Arguably, this should be the first question to answer — especially when going through a change like the transition from work to retirement. In order to feel happier, what needs to be changed or what should be done? The things that make you happy might not be the same as those of someone else. As such, think very carefully about what makes you happy and what steps you would need to take to accomplish it.
2. Is my health up to par?
Regardless of your genetics, you can actively work to ensure your health is as good as possible in retirement. For starters, choose an activity you enjoy. Exercises like biking, tennis, yoga, or walking not only help you live longer, they’re also activities you may actually enjoy.
Additionally, if you’re planning on relocating, don’t overlook the quality and distance of hospitals, specialists, and health facilities.
3. How should I spend my free time?
The happiest retired people know how to spend their days wisely. This includes spending quality time with family and friends, volunteering and engaging in social activities like a book club or golf outing. You may also find joy in working part-time, launching a side hustle, mentoring others, or picking up a hobby you’ve always wanted to try.

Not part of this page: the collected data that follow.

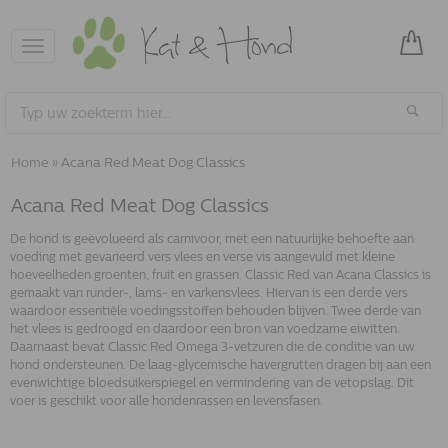
Toggle
navigation
Home
»
Acana Red Meat Dog Classics
Acana Red Meat Dog Classics
De hond is geëvolueerd als carnivoor, met een natuurlijke behoefte aan
voeding met gevarieerd vers vlees en verse vis aangevuld met kleine
hoeveelheden groenten, fruit en grassen. Classic Red van Acana Classics is
gemaakt van runder-, lams- en varkensvlees. Hiervan is een derde vers
waardoor essentiële voedingsstoffen behouden blijven. Twee derde van
het vlees is gedroogd en daardoor een bron van voedzame eiwitten.
Daarnaast bevat Classic Red Omega 3-vetzuren die de conditie van uw
hond ondersteunen. De laag-glycemische havergrutten dragen bij aan een
evenwichtige bloedsuikerspiegel en vermindering van de vetopslag. Dit
voer is geschikt voor alle hondenrassen en levensfasen.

4. Does money guarantee a happy retirement?
No. Money doesn’t guarantee a happy retirement. But, it can help depending on your goals and objectives.
To meet your individual retirement goals, it is advised people work with an advisor, instead of providing a blanket figure such as $1 million or $2 million.
5. Will an annuity make retirement happier?
An annuity can guarantee a lifetime income. The majority of your living expenses in retirement will likely be covered by other sources of guaranteed income, such as Social Security and a pension. As such, you may not need to insure additional income if those other sources cover most of your needs. But, for those who don’t have much of a guaranteed income, buying an annuity could be worth exploring.
In addition, according to articles published in Time and The Wall Street Journal, those receiving a substantial check every month are much happier. Furthermore, studies have shown that they live longer as well.